Three: Grow in spirit together. Couples who pray or meditate together fuse their right hemispheres. It’s like those old nuclear subs — you need two keys to launch. His key and her key. That transcendent experience together is the cure for loneliness.
On Loneliness in Relationships
Arthur: Women feel lonely in relationships when the deep human connection has been attenuated. It’s normal for periods — when I was building my business, my wife felt lonely. When our kids were first born, I felt lonely. She was all about the babies and I was the unloved fourth child.
The problem is when it goes on and on with no specific reason. The cure is right-hemisphere fusion — doing the most intimate things together. For religious couples, pray together. If you’re not religious, meditate together.
With kids: remember it’s you against them. It’s team parents and team kids. “Yeah baby, it’s you and me. I don’t think they’re going to win today.”
Real Friends vs. Deal Friends
Arthur: Take out a piece of paper. Write down the ten people you spend the most time with. Now mark them R or D — Real or Deal. For lonely people who are around others all day, it’s all D’s. Or worse — all V’s: virtual.
Real friends are the useless people. They don’t need you — they just love you.
Sixty percent of men my age say their best friend is their wife. Only thirty percent of their wives say their best friend is their husband. Those numbers don’t add up very well.
This is one reason men tend to die quickly after their wives die — they’ve lost their only friend. They’re profoundly alone and there’s no more reason to live if you’re truly alone.
Tamsen: My dad is eighty-five. He lost two wives. But he goes to pottery class, has a men’s group, sees my nephew. He did the work.
Arthur: And many guys don’t know that. Hard-charging strivers — they’re not human beings, they’re human doings. Human doings don’t have enough room for love in their hearts.
The Through Line
Arthur: Happiness really is love. And love isn’t a feeling — it’s to will the good of someone else. That is the most profound experience of life.

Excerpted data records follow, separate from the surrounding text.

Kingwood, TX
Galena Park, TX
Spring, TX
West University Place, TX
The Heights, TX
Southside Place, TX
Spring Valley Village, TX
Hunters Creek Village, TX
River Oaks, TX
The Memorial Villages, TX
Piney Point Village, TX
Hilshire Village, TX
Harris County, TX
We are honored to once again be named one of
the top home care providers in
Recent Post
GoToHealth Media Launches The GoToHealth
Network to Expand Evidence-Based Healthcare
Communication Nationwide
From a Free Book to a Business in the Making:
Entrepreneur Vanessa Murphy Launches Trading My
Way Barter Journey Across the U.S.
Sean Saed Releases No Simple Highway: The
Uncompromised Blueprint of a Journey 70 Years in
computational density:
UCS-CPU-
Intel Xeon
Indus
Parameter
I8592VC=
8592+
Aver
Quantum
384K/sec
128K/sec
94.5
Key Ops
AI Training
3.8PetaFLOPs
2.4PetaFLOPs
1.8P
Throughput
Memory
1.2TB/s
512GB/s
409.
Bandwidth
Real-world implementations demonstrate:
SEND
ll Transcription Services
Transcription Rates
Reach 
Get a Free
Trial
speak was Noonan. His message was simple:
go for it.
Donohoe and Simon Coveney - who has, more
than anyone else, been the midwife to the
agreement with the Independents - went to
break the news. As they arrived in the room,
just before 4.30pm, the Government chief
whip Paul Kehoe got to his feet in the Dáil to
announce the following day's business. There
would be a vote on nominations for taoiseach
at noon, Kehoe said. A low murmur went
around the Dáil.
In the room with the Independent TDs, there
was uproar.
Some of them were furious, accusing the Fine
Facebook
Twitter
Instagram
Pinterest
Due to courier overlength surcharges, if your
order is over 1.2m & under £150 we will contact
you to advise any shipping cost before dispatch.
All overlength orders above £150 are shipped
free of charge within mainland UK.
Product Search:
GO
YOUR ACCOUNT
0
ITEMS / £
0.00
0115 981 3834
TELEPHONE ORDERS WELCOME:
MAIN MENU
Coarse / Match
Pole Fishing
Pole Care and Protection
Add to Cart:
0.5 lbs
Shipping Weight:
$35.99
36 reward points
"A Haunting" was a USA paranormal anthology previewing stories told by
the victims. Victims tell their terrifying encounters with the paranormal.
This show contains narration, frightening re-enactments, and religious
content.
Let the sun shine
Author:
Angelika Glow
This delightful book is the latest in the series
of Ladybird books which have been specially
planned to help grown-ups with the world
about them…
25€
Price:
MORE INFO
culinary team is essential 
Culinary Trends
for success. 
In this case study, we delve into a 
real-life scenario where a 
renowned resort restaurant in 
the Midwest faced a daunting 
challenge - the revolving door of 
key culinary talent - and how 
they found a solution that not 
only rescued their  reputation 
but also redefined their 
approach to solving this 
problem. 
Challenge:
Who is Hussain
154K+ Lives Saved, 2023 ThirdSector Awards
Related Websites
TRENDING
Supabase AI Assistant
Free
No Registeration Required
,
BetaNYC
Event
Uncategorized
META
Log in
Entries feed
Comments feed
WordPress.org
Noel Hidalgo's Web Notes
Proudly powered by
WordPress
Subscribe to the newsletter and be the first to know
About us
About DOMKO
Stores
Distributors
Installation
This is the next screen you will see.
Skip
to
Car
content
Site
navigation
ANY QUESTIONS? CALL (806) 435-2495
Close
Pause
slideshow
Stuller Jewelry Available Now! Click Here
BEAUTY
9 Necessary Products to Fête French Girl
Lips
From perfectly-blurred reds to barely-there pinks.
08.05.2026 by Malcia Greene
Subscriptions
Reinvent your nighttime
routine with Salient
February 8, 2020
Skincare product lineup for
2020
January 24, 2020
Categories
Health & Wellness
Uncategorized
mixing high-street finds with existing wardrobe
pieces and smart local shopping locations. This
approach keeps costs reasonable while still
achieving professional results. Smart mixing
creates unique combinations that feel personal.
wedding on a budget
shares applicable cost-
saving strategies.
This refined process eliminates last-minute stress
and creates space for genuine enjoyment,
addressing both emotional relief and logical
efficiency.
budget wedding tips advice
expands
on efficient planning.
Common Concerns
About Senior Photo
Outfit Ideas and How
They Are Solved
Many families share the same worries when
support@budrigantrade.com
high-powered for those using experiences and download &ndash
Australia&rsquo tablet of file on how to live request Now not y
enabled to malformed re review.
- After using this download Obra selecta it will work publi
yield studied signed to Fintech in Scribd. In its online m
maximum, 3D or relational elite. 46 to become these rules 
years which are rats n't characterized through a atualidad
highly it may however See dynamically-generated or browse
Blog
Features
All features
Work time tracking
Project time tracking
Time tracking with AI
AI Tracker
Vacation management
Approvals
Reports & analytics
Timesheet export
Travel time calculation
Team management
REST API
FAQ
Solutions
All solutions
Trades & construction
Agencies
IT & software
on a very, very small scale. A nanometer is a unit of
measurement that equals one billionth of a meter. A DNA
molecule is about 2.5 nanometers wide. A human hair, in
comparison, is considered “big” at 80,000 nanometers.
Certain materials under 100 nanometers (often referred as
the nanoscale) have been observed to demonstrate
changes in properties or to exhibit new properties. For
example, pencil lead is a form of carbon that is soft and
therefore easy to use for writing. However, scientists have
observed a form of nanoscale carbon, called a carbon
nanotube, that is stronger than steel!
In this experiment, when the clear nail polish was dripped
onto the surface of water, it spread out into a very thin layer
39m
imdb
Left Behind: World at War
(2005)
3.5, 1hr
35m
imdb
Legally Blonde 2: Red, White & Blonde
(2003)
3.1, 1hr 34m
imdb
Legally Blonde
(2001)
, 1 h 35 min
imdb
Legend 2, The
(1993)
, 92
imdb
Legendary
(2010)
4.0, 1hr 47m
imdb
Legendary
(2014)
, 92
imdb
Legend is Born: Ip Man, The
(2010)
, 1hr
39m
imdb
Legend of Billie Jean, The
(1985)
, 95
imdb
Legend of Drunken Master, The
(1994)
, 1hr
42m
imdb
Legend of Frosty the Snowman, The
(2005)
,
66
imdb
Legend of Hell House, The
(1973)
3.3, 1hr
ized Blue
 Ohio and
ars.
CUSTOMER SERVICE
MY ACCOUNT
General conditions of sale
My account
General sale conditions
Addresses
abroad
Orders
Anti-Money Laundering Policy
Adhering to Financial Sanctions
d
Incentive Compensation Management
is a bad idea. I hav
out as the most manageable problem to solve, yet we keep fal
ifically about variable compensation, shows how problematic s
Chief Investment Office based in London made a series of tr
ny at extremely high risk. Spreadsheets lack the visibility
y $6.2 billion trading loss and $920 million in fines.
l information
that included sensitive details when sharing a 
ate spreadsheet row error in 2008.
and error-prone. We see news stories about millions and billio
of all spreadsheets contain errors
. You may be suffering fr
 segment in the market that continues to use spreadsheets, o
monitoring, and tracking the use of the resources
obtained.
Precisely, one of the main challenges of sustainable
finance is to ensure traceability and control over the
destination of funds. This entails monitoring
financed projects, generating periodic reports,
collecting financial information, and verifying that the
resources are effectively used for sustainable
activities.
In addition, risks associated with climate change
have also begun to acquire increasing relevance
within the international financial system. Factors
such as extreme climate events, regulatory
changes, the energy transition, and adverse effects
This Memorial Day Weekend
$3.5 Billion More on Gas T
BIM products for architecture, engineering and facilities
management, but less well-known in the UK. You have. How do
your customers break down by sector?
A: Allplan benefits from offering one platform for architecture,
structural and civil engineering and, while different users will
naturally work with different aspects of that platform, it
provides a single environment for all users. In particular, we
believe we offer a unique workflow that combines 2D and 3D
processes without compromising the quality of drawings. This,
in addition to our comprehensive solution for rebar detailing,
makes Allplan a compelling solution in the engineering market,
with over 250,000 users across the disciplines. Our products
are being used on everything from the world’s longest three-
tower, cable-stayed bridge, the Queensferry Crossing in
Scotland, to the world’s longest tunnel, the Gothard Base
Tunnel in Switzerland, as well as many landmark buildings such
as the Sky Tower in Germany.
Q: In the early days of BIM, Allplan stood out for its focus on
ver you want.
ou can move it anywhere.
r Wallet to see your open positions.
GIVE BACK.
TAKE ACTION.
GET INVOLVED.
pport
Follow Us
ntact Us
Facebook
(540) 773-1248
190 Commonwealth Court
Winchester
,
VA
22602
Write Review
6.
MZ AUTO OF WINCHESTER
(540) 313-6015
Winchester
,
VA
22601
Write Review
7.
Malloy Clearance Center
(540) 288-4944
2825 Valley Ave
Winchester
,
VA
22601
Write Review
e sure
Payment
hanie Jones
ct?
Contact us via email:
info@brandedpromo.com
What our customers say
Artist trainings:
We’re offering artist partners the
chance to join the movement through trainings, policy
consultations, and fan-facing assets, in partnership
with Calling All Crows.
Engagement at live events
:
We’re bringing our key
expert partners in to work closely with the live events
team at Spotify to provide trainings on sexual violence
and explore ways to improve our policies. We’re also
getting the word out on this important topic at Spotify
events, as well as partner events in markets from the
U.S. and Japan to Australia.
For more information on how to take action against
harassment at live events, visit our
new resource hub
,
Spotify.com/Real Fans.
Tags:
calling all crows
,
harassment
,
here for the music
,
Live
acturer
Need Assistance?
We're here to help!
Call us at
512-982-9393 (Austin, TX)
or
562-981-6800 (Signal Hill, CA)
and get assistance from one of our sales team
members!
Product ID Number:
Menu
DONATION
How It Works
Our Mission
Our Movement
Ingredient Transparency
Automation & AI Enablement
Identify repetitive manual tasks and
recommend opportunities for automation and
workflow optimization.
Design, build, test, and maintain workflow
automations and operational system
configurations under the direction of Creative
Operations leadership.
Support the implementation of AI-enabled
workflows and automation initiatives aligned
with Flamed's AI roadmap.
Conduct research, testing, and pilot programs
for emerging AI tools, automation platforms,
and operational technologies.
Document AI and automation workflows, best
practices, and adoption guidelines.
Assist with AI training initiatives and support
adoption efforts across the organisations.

If you truly love, you will find meaning. If you truly love, you can go from any part of your life to any other part. If that’s the part you need to repair, then that’s the thing to get after right now — your relationships. It’s true love.
Tamsen: Arthur, thank you. I could sit here with you for hours.
Arthur: You’re bringing a lot of good to all of us through what you’ve experienced and what you’re bringing. I can’t wait to see what you’ll do over the next five, ten, and twenty years.